CloudPlatform works very much in the same way, users can remap zone level
static public IPs and utilize NAT with any instance from their account. Static
IPs recovered from destroyed VMs can be re-mapped to other VM instances
programmatically without service interruption.
Portable IPs in CloudPlatform are elastic IPs that can be transferred across
geographically separated zones. Cloud Administrators can provision a pool of
portable IPs that are available across regions or transfer them from one network
to another.
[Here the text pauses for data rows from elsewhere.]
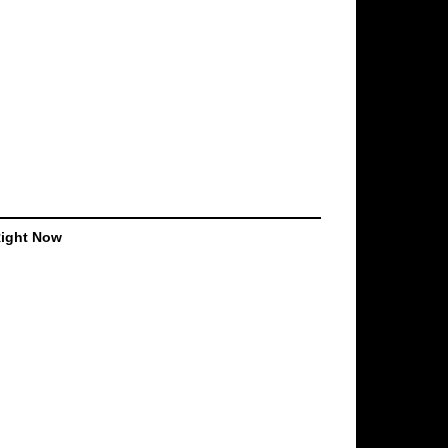
Right Now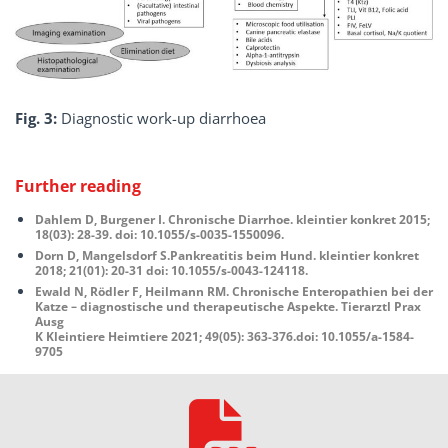
Fig. 3:
Diagnostic work-up diarrhoea
Further reading
Dahlem D, Burgener I. Chronische Diarrhoe. kleintier konkret 2015;
18(03): 28-39. doi: 10.1055/s-0035-1550096.
Dorn D, Mangelsdorf S.Pankreatitis beim Hund. kleintier konkret
2018; 21(01): 20-31 doi: 10.1055/s-0043-124118.
Ewald N, Rödler F, Heilmann RM. Chronische Enteropathien bei der
Katze – diagnostische und therapeutische Aspekte. Tierarztl Prax
Ausg
K Kleintiere Heimtiere 2021; 49(05): 363-376.doi: 10.1055/a-1584-
9705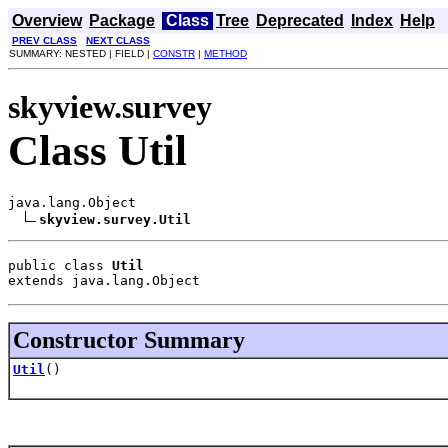
Overview
Package
Class
Tree
Deprecated
Index
Help
PREV CLASS
NEXT CLASS
SUMMARY: NESTED | FIELD |
CONSTR
|
METHOD
skyview.survey
Class Util
java.lang.Object

skyview.survey.Util
public class 
Util
extends java.lang.Object
Constructor Summary
Util
()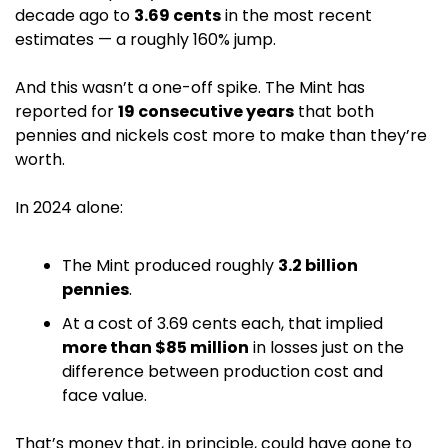
decade ago to 
3.69 cents
 in the most recent 
estimates — a roughly 160% jump. 
And this wasn’t a one-off spike. The Mint has 
reported for 
19 consecutive years
 that both 
pennies and nickels cost more to make than they’re 
worth. 
In 2024 alone:
The Mint produced roughly 
3.2 billion 
pennies
.
At a cost of 3.69 cents each, that implied 
more than $85 million
 in losses just on the 
difference between production cost and 
face value.
That’s money that, in principle, could have gone to 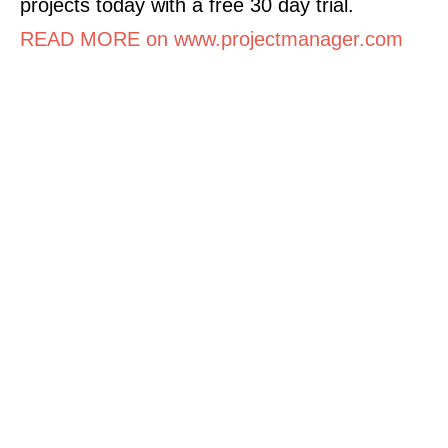
projects today with a free 30 day trial.
READ MORE on www.projectmanager.com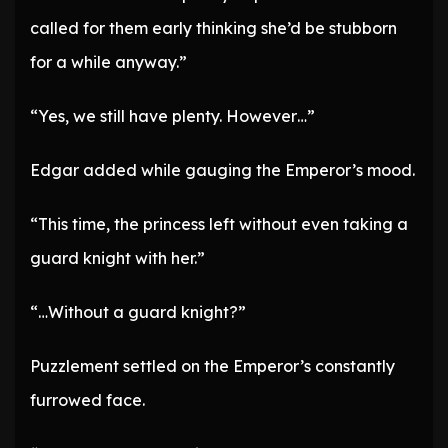
called for them early thinking she’d be stubborn
for a while anyway.”
“Yes, we still have plenty. However…”
Edgar added while gauging the Emperor’s mood.
“This time, the princess left without even taking a
guard knight with her.”
“…Without a guard knight?”
Puzzlement settled on the Emperor’s constantly
furrowed face.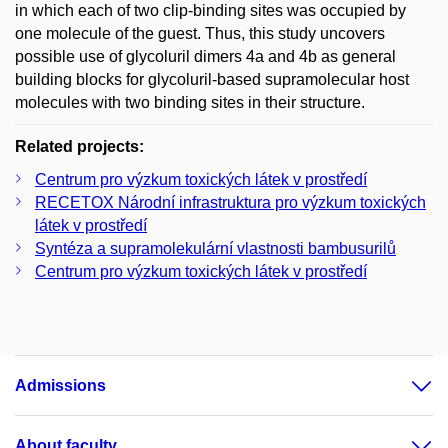
in which each of two clip-binding sites was occupied by
one molecule of the guest. Thus, this study uncovers
possible use of glycoluril dimers 4a and 4b as general
building blocks for glycoluril-based supramolecular host
molecules with two binding sites in their structure.
Related projects:
Centrum pro výzkum toxických látek v prostředí
RECETOX Národní infrastruktura pro výzkum toxických
látek v prostředí
Syntéza a supramolekulární vlastnosti bambusurilů
Centrum pro výzkum toxických látek v prostředí
Admissions
About faculty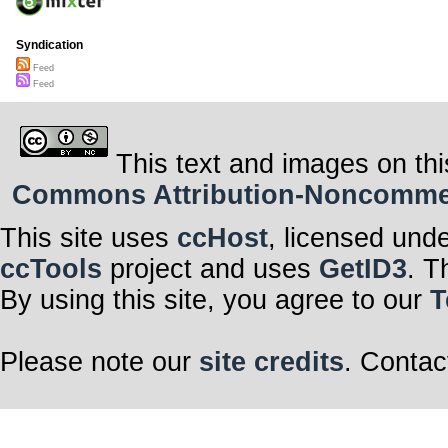
Syndication
Feed
Feed
This text and images on thi
Commons Attribution-Noncommerci
This site uses
ccHost
, licensed und
ccTools
project and uses
GetID3
. T
By using this site, you agree to our
T
Please note our
site credits
. Contac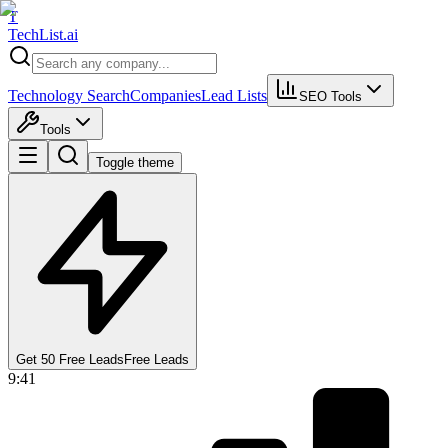
T
Tech
List
.ai
Technology Search
Companies
Lead Lists
SEO Tools
Tools
Toggle theme
Get 50 Free Leads
Free Leads
9:41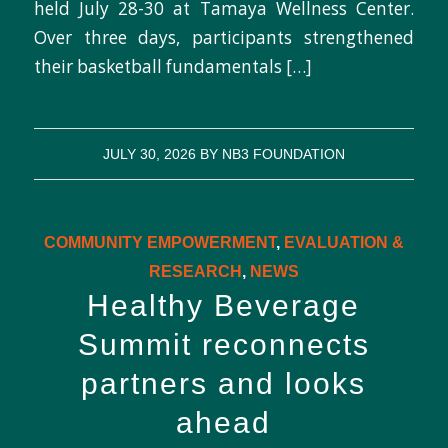
held July 28-30 at Tamaya Wellness Center.
Over three days, participants strengthened
their basketball fundamentals […]
JULY 30, 2026
BY
NB3 FOUNDATION
COMMUNITY EMPOWERMENT
,
EVALUATION &
RESEARCH
,
NEWS
Healthy Beverage
Summit reconnects
partners and looks
ahead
Portable IPs and availability zones can provide cloud-native application
workloads with elasticity and fail-over application availability.
Trusted to run the world’s most demanding cloud-native
application workloads
With over 200+ clouds in production, CloudPlatform is the trusted cloud
management platform to orchestrate the world’s most demanding workloads.
Leading enterprises and higher education institutions like Disney, Autodesk, Nokia,
Amdocs, University of Sao Paulo and Royal Melbourne Institute of Technology
to web-centric companies like Edmunds.com, Spotify, and Overstock.com.
Customers as diverse as these choose CloudPlatform because it is the only
application-centric orchestration solution designed for any workload.
Only CloudPlatform is proven to reliably orchestrate both existing scale-up
workloads and cloud-native application, scale-out workloads. Organizations can
implement a single cloud architecture providing the optimal infrastructure to meet
the requirements and characteristics for each type of workloads.